• _What you have to do_: Exactly reproduce the lines from the top of the entries below through the line containing "- ✅ **Custom", with both ends included.

(Items listed in a dataset)

● ● ● ● ●

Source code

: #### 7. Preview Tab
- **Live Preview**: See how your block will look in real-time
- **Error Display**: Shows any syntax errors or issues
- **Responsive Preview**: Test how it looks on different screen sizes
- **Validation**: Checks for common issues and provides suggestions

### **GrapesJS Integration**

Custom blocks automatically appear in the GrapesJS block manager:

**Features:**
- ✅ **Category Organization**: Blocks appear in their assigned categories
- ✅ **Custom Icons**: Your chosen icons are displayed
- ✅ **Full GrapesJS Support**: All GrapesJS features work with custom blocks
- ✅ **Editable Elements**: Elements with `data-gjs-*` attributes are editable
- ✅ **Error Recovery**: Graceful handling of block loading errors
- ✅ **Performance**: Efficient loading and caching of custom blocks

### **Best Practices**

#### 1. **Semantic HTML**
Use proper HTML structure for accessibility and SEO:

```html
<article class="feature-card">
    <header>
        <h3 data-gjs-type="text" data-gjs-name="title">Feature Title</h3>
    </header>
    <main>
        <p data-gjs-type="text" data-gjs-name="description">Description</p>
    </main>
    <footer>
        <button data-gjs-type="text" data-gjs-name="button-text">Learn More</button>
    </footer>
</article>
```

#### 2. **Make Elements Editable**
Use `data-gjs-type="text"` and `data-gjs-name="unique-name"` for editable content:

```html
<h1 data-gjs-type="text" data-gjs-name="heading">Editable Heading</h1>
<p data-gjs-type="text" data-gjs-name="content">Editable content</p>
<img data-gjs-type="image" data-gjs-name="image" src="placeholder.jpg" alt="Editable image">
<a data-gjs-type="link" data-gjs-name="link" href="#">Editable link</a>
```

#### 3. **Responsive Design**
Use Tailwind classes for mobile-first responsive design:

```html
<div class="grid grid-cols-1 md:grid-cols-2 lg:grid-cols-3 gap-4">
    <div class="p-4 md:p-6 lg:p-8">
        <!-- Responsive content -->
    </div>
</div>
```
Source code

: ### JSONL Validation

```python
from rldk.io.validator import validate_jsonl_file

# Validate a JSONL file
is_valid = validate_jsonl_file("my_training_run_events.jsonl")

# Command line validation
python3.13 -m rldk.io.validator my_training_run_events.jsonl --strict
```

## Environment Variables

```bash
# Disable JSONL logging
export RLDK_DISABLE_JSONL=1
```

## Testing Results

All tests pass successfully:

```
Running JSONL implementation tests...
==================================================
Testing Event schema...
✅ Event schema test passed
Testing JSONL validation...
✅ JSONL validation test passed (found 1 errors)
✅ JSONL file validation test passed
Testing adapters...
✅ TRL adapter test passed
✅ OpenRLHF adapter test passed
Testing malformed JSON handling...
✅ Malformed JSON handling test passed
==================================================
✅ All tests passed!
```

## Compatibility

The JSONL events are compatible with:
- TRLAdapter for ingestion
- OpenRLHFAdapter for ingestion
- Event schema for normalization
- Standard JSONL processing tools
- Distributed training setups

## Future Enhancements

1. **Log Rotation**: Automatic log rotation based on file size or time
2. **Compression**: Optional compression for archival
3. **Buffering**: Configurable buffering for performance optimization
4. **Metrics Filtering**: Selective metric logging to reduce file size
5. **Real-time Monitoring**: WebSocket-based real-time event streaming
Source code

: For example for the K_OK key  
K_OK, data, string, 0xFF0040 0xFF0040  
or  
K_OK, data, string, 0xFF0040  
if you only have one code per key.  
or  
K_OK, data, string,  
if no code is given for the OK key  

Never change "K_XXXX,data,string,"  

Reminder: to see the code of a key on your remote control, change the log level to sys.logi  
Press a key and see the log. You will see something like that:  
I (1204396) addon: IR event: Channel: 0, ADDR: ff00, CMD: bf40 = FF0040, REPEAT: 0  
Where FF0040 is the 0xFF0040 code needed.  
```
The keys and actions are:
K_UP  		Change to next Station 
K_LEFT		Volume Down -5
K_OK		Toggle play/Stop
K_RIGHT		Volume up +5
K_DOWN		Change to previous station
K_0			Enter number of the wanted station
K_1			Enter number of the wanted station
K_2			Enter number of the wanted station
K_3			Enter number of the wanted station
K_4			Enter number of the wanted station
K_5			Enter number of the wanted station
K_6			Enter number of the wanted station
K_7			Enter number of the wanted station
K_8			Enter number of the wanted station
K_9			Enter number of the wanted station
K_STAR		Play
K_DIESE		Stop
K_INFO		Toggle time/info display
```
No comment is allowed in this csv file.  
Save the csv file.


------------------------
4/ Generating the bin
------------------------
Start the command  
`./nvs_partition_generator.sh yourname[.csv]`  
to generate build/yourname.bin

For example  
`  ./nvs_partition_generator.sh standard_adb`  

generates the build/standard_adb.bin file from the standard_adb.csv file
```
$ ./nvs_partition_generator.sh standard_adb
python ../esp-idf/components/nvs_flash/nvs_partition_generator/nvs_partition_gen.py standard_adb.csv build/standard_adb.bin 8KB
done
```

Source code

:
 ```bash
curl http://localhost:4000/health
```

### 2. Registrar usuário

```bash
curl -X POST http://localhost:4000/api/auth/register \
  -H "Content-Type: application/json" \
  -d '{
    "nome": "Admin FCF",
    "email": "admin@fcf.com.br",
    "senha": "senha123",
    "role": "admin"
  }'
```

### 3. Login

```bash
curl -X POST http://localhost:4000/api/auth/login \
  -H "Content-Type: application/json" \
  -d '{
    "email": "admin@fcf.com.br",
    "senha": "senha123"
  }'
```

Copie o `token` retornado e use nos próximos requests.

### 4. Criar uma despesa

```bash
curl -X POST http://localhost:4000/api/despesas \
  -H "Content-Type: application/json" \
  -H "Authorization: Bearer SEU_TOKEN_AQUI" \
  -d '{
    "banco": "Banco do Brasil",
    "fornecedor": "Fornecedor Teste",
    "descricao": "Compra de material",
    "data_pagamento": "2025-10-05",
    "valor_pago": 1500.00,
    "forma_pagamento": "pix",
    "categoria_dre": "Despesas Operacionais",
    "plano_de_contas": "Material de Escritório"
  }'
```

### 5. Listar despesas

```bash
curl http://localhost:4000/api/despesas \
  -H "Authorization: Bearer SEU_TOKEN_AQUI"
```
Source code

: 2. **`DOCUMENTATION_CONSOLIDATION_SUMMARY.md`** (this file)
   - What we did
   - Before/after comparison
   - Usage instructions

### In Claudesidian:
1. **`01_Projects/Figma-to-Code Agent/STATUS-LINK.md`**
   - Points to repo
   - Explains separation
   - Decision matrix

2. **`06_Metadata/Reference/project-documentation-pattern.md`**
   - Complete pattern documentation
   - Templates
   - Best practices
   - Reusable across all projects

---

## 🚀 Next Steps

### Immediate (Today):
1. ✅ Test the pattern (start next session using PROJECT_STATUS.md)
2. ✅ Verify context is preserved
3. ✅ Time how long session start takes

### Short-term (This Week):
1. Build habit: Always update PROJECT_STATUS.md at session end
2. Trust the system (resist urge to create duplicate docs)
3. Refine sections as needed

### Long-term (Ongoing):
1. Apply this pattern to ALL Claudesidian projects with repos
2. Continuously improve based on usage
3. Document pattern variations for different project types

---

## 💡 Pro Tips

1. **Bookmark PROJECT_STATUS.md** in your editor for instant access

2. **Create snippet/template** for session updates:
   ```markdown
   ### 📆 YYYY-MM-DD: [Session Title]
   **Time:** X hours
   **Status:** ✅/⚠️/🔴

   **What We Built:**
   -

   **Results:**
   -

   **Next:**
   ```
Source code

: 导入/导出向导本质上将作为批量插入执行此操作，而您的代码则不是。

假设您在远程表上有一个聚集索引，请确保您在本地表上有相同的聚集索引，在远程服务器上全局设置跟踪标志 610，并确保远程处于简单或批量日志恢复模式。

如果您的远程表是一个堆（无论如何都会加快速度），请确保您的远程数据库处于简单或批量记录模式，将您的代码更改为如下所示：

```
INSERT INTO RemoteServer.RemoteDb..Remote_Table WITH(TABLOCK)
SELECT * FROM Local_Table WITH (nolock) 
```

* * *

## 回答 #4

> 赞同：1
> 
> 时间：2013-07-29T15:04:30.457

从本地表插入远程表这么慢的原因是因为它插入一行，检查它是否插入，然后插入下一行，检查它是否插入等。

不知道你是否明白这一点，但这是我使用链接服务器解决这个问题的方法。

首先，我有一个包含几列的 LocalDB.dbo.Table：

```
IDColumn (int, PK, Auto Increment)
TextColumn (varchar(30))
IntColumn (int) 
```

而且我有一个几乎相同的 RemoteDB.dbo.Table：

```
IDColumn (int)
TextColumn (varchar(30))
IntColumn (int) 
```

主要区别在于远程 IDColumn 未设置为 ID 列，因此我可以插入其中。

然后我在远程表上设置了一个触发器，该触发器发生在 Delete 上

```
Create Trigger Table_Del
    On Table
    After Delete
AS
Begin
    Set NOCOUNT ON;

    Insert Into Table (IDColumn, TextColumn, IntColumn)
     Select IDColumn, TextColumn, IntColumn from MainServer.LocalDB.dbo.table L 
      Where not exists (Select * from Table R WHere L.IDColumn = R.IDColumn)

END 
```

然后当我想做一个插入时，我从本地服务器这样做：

● ● ● ● ●

• _Response_:
Source code

: #### 7. Preview Tab
- **Live Preview**: See how your block will look in real-time
- **Error Display**: Shows any syntax errors or issues
- **Responsive Preview**: Test how it looks on different screen sizes
- **Validation**: Checks for common issues and provides suggestions

### **GrapesJS Integration**

Custom blocks automatically appear in the GrapesJS block manager:

**Features:**
- ✅ **Category Organization**: Blocks appear in their assigned categories
- ✅ **Custom Icons**: Your chosen icons are displayed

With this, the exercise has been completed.